確かに彼らは、「かたまり」として行動してきた。若かった頃は、平凡パンチを片手にアイビールックに身をつつみ、安保反対を叫び、戦後の民主主義教育の第一世代として核家族を形成して、ニューファミリーと呼ばれたかと思えば、日本株式会社のモーレツ社員として世界中から批判を浴びたりもした。60代にさしかかれば、今度は高齢化社会におけるシルバーマーケットの担い手として期待されるというわけだ。
しかし、私はこうした団塊世代がもっていたといわれる「同質性」も、ついに崩れてくるのではないかと考えている。
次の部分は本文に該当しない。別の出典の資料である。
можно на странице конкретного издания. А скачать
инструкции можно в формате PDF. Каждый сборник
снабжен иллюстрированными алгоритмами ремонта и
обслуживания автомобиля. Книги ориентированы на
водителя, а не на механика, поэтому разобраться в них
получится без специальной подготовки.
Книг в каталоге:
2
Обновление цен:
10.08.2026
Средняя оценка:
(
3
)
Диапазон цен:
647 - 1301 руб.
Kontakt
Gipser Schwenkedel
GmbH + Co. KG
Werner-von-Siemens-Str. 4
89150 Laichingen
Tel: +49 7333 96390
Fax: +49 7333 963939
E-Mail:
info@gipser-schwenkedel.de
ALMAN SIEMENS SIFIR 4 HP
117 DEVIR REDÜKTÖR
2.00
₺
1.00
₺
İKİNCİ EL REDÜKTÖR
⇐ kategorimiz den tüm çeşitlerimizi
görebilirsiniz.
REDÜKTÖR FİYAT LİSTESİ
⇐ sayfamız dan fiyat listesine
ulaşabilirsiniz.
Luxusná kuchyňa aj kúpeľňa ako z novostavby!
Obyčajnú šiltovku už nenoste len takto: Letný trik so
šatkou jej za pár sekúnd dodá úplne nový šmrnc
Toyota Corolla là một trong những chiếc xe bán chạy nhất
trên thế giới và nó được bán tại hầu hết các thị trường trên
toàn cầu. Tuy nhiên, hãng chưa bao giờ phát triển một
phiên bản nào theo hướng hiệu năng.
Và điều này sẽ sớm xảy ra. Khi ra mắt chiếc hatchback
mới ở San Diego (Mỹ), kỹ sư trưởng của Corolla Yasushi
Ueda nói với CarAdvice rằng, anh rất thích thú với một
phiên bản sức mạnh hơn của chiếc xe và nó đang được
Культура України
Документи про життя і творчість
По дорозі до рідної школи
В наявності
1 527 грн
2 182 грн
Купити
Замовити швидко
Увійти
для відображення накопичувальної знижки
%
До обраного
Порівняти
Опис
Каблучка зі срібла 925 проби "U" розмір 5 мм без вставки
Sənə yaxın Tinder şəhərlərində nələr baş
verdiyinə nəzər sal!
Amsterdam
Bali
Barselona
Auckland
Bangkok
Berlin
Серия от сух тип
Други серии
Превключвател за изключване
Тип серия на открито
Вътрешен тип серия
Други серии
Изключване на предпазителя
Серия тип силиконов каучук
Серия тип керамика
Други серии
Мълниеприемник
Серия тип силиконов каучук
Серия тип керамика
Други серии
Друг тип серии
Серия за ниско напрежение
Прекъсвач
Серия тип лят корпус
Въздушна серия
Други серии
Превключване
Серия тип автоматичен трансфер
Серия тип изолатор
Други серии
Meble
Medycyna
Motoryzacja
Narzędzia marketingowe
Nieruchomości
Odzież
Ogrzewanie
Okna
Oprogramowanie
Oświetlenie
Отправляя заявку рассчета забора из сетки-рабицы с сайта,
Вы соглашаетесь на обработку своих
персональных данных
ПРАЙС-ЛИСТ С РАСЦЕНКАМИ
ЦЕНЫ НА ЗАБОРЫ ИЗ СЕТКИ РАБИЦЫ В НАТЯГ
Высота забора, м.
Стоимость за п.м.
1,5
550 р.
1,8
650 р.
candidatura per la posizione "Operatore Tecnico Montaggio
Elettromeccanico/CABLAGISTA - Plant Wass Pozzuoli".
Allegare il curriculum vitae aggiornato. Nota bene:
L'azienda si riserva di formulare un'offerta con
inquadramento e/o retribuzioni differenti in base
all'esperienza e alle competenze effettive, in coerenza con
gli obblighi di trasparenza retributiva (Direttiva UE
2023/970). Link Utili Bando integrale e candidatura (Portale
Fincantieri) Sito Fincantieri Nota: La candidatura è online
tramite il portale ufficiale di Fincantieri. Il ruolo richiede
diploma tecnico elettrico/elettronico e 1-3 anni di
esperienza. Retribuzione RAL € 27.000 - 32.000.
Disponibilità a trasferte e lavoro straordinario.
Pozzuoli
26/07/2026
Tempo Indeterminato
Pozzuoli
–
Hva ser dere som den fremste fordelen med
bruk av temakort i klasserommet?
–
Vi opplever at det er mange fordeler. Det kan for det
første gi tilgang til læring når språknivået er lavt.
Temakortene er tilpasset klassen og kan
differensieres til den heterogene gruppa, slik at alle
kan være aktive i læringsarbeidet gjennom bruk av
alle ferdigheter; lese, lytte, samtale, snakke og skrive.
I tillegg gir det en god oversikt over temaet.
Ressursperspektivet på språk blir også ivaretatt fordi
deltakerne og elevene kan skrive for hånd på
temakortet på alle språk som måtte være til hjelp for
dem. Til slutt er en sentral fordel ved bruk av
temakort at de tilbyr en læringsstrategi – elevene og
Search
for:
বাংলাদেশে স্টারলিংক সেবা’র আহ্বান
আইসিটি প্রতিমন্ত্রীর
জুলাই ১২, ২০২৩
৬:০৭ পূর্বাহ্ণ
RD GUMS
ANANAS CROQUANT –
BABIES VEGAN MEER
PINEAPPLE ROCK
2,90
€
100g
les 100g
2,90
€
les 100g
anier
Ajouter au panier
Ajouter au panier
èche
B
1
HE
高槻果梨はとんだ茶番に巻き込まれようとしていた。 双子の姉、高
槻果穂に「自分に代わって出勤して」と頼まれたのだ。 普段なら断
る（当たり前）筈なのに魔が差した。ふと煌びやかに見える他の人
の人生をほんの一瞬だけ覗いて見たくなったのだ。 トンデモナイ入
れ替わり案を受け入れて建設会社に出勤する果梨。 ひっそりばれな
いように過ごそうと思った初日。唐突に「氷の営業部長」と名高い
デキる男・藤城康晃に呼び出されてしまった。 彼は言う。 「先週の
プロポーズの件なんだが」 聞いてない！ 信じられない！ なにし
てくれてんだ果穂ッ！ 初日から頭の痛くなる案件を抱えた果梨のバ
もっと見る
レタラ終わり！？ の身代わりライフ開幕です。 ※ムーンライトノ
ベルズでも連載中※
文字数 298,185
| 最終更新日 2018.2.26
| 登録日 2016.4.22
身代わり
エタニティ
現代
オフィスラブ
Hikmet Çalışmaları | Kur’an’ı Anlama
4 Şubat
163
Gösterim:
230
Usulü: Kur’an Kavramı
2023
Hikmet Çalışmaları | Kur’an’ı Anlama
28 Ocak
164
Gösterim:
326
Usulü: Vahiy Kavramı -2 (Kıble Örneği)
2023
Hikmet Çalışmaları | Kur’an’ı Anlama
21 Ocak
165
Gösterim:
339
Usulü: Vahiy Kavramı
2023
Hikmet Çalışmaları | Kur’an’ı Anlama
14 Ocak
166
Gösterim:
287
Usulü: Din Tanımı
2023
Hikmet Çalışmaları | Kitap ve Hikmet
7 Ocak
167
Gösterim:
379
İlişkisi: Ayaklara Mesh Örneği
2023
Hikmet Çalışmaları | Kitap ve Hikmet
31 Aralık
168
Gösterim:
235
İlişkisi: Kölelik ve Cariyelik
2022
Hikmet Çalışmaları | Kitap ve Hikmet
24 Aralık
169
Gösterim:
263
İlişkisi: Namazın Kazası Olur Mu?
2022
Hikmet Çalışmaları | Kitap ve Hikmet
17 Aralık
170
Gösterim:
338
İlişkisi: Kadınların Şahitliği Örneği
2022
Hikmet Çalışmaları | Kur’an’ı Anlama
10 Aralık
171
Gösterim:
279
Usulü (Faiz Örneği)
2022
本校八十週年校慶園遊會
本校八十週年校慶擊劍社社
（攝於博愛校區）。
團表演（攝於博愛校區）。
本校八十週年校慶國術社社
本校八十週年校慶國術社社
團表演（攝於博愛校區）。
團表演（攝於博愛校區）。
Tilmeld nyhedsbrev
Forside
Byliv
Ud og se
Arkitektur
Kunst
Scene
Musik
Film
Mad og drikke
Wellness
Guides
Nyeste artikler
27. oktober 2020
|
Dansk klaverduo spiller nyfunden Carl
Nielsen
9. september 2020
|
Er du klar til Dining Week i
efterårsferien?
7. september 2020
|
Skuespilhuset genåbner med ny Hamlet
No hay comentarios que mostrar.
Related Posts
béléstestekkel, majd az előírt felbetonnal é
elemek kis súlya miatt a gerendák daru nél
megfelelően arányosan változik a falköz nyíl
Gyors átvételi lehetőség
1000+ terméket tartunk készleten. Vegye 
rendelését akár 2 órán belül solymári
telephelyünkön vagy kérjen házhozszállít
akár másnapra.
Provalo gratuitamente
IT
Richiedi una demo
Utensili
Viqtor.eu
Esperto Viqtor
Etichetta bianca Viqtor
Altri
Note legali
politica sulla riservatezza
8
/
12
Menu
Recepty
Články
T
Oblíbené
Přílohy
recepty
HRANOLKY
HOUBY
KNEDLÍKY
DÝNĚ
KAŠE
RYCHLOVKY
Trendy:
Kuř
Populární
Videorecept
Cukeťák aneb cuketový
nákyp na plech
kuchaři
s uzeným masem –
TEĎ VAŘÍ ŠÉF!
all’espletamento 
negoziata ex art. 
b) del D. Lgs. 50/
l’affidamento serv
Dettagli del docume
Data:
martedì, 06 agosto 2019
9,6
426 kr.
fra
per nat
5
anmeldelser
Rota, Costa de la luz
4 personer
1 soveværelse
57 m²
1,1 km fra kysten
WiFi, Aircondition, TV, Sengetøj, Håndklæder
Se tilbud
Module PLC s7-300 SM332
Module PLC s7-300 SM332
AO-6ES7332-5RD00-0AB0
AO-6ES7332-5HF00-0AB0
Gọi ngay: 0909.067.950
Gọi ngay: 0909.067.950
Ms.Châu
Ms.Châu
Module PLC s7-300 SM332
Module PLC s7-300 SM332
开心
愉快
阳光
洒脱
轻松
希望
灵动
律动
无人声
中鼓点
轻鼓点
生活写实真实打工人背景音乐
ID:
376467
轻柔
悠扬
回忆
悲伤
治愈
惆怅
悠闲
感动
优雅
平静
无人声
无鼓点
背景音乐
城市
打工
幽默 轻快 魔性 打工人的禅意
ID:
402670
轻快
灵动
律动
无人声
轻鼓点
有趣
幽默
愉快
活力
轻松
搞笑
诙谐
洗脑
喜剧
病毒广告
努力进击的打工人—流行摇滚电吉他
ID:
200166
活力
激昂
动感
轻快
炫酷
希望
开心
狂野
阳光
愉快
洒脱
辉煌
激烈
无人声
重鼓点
少し前のことになるが、団塊ピープルが多く参加している「新現役ネットの会」が主催したシンポジウムに参加した時のことだが、メインプログラムが終了し、質疑応答の時間になった。他の講演会でもそうだが、日本人はあまり質問などをしない傾向がある。しかし、その時は全く違っていた。次々と質問が飛び、しかもその質問者がなかなかマイクを離さず、あたかもカラオケ熱唱状態。あげくは自分のことを熱く語り始めた。会社をリタイアすると、皆、個人の素顔に戻り、かくも熱く語りだすものかと感心したおぼえがある。
「ひとりビジネス」が団塊世代のこれからのキーワード
この新現役ネットの会の事務局長をしている船橋利幸さんが定年後「ひとりビジネス」成功集という本をまとめた。この著書でも豊富に実例が紹介されている「ひとりビジネス」という生き方が、これからの団塊世代のキーワードになるのではないだろうか。
船橋さんは、その本の中で、「ひとりビジネス」という言葉との出会いについて次のように紹介している。
私も数年前に新聞社を辞めて自分一人で会社を興し、その一方で中高年の活動を支援するこの団体の手伝いをしているのですが、これも「ひとりビジネス」をしていることになるのでしょうか。 後日、その彼、岩崎冨男さんにその疑問をなげかけたところ、彼は笑いながらこう言いました。 「社長は会社を大きくすることが仕事。一方、私がやっているのは『ひとりビジネス』。会社を大きくしない、“身の丈”ビジネスなんですよ」・・・中略・・・“始めに自分ありき”。自分一人で、自分の好きなビジネスにかかわっていく生き方があってもいいのではないでしょうか。そしてこれを「ひとりビジネス」と呼ぼうと思うのです。
多くの団塊ピープルにとって、残念ながら定年後を遊んで暮らすというわけにはいかない。日本の年金制度は崩壊寸前だし、仮に彼らが日本人の平均寿命を生きるとすれば、定年後の人生は余生というにはあまりに長い。確かに団塊世代は、一生懸命働いてそれなりの資産、ストックを形成したとはいえ、ヨーロッパのように蓄積された富だけで生き延びていけるほどの豊かさはない。まだ、ストックには頼れないのであり、団塊世代には何らかの形でフローに貢献、稼いでもらう必要があるのだ。
その意味でこうした団塊世代の潜在力を社会に還元していく仕組みが構築できるかどうかが、日本が豊かな社会を築けるかどうかの分かれ目になることは間違いない。
ポジティブな見方をすれば、団塊世代が「団塊」の看板を外し、「ひとりビジネス」をあちこちで花開かせることができるならば、アメリカのシリコンバレーも経験しなかったような、新しい日本型の起業文化が根付くことになるのではないか。その可能性はあると思う。